10 Years Ago
Items from the Tribune of August 12, 1999
High winds, hail, and heavy rainfall caused damage to area crops, trees, and buildings early Monday morning. A record 1.62 inches of rain was recorded on August 9 for the previous 24 hours. The previous record was set in 1943 with 1.46 inches of rain. Areas receiving damages were along County Road 14.
A 60th Wedding Anniversary celebration for Reuben and Esther Pasche will be held on Saturday, Aug. 14, at St. Paul's Evangelical Lutheran Church in Morris. There will be a short program followed by a light lunch. No gifts, your presence is what is treasured.
On Sunday, Aug. 15, the people of St. John Kongsvinger Lutheran Parish of Donnelly will bid farewell to their pastor, Reverend Timothy V. Olson.

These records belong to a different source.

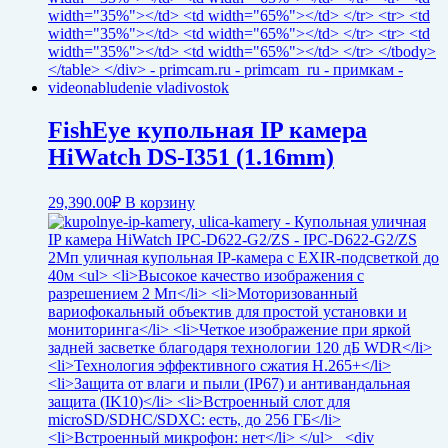
FishEye купольная IP камера
HiWatch DS-I351 (1.16mm)
29,390.00
₽
В корзину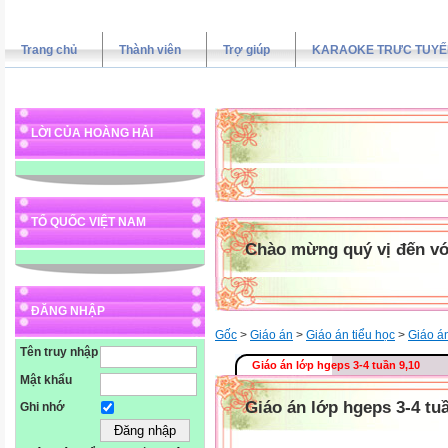
Trang chủ
Thành viên
Trợ giúp
KARAOKE TRƯC TUYẾ
LỜI CỦA HOÀNG HẢI
TỔ QUỐC VIỆT NAM
Chào mừng quý vị đến vớ
ĐĂNG NHẬP
Gốc
>
Giáo án
>
Giáo án tiểu học
>
Giáo á
Tên truy nhập
Giáo án lớp hgeps 3-4 tuần 9,10
Mật khẩu
Giáo án lớp hgeps 3-4 tu
Ghi nhớ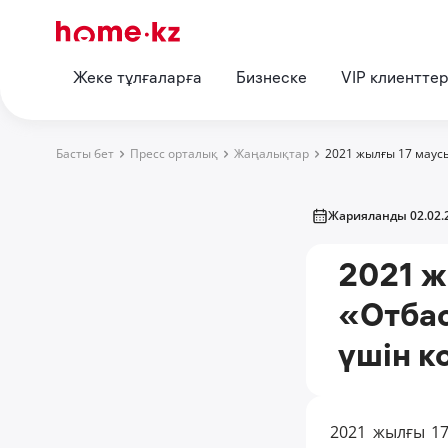
Жеке тұлғаларға
Бизнеске
VIP клиентте
Басты бет
Пресс орталық
Жаңалықтар
2021 жылғы 17 маус
Жарияланды 02.02.
2021 ж
«Отбас
үшін к
2021 жылғы 17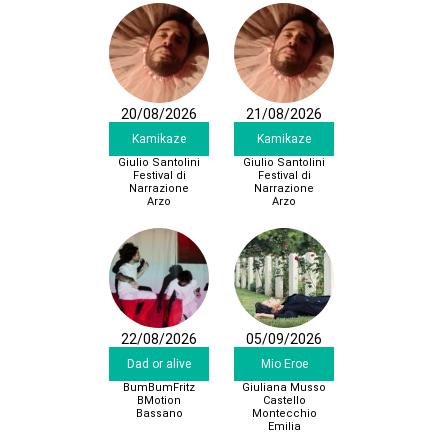
20/08/2026
21/08/2026
Kamikaze
Kamikaze
Giulio Santolini
Giulio Santolini
Festival di
Festival di
Narrazione
Narrazione
Arzo
Arzo
22/08/2026
05/09/2026
Dad or alive
Mio Eroe
BumBumFritz
Giuliana Musso
BMotion
Castello
Bassano
Montecchio
Emilia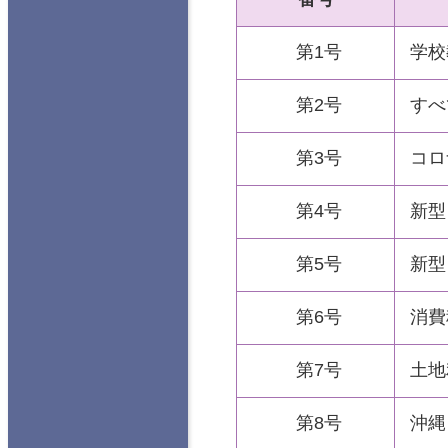
第1号
学校
第2号
すべ
第3号
コロ
第4号
新型
第5号
新型
第6号
消費
第7号
土地
第8号
沖縄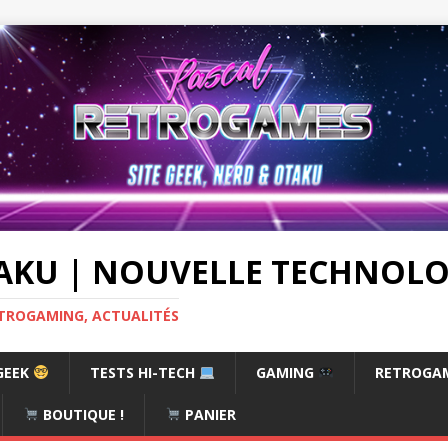
AKU | NOUVELLE TECHNOLOG
RETROGAMING, ACTUALITÉS
GEEK
TESTS HI-TECH
GAMING
RETROGA
BOUTIQUE !
PANIER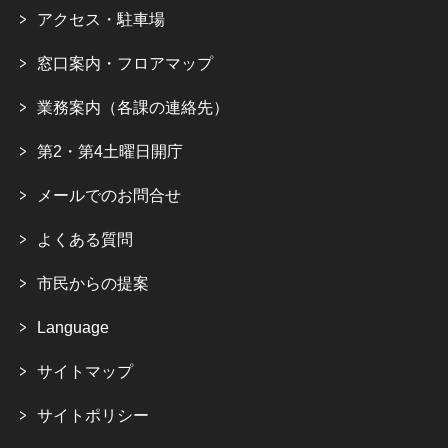
アクセス・駐車場
窓口案内・フロアマップ
業務案内（各課の連絡先）
第2・第4土曜日開庁
メールでのお問合せ
よくある質問
市民からの提案
Language
サイトマップ
サイトポリシー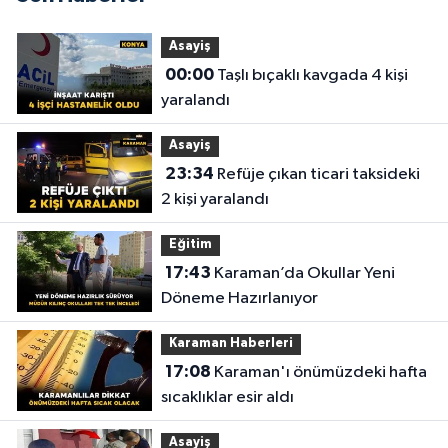
Asayiş
00:00
Taşlı bıçaklı kavgada 4 kişi
yaralandı
Asayiş
23:34
Refüje çıkan ticari taksideki
2 kişi yaralandı
Eğitim
17:43
Karaman’da Okullar Yeni
Döneme Hazırlanıyor
Karaman Haberleri
17:08
Karaman'ı önümüzdeki hafta
sıcaklıklar esir aldı
Asayiş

Pastor Olson, his wife Cyndi, and their son, Jonathan, will leave for Rockford, Ill. where he will serve as a Senior Pastor.
25 Years Ago
Items from the Tribune of August 9, 1984
Fred Lucius, manager of the Pamida Discount Center in Morris, was presented a plaque and a check in the amount of $1,000 by Rod Harren, sales representative for Procter & Gamble. The award was presented for the outstanding promotion and display of the Procter & Gamble products for the Special Olympics Contest.
Ten farms in this area have been recognized as 1984 Century Farms by the Minnesota State Fair and the Farmer Magazine. There were 289 Minnesota farms thus honored this year. Farms honored in our immediate vicinity included that of Lynn Farwell, Robert and Haroldine Walker Jr., Kenneth R. Van Horn, James Brustuen, Glen O. Werk, and Marlin Larson. A certificate and outdoor sign are awarded to each Century Farm. To be designated a Century Farm, the farm must be at least 50 acres in size and have been in continuous ownership for at least 100 years.
The Statler Brothers are the top-billed entertainment attraction of the 1984 Stevens County Fair. The Statlers will share their distinctive, happy music at the fair grandstand Friday evening. Their presence makes this year's fair truly historic. The grandstand will be "the place to be" in Stevens County on Friday evening.
50 Years Ago
Itemsfrom the Tribune
of August 21, 1959
It's Stevens County Fair time in Morris again. The county's 86th exposition and sixth successive "free fair" formally opens today, Friday, which is entry day for exhibitors, swings into its many program activities tonight, and will hold forth through Saturday and Sunday night. Fair officials confidently expect that the 1959 exposition will rank favorably with the fairs of other years, in the number and quality of exhibits and in the quality of the grandstand programs that have been arranged.
When the temperature climbed to 100 degrees on Tuesday, it was not only the highest mercury reading of the summer - it was also the highest temperature recorded locally in 10 years. Not since July 4, 1949 has the temperature in Morris reached the 100-degree mark, according to Roy Thompson, weather observer at the West Central School and Station. The reading on July 4, 1949, was 103 degrees. The all-time high temperature here was 109 degrees, recorded in July, 1940.
The Morris Eagles baseball park, scene of Region 9-B tournaments for several years, will again be the site of all except one of the games in this year's double elimination tourney. Competing in the four-league playoffs will be Holloway, winner of the title in the Pomme de Terre 1 league, and the winners of the playoff championship in the Pomme de Terre 2 league, of which Morris is a member, the Corn Belt league and the Land O' Ducks league.
90 Years Ago
Items from the Tribune
of August 22, 1919
Hundreds of farmers are expected to attend the tractor plowing demonstration at the West Central School of Agriculture next Monday and Tuesday. Ten standard makes of farm tractors will be represented at this big meet. The contestants are Ford-son, Case, Moline, Waterloo Boy, Titan, Samson, Emerson Brantingham Heider, Avery, and Cleveland Grip. Tractor operators may use any fuels during the two day demonstration except during the timed demonstration when all tractors will be required to use the same fuels taken from supply tanks which will be on the demonstration field. The tractor operators will purchase all fuels used in their tractors.
Many men look to the tractor to enable them to do away with the use of horses for farm work, at least in great part. To date, however, the tractor has not replaced horses to the extent commonly expected by purchasers, but its greatest advantage lies in the fact that it does the heavy work quickly, and thus completes it within the proper season, since it places at the farmer's command a large amount of power when needed.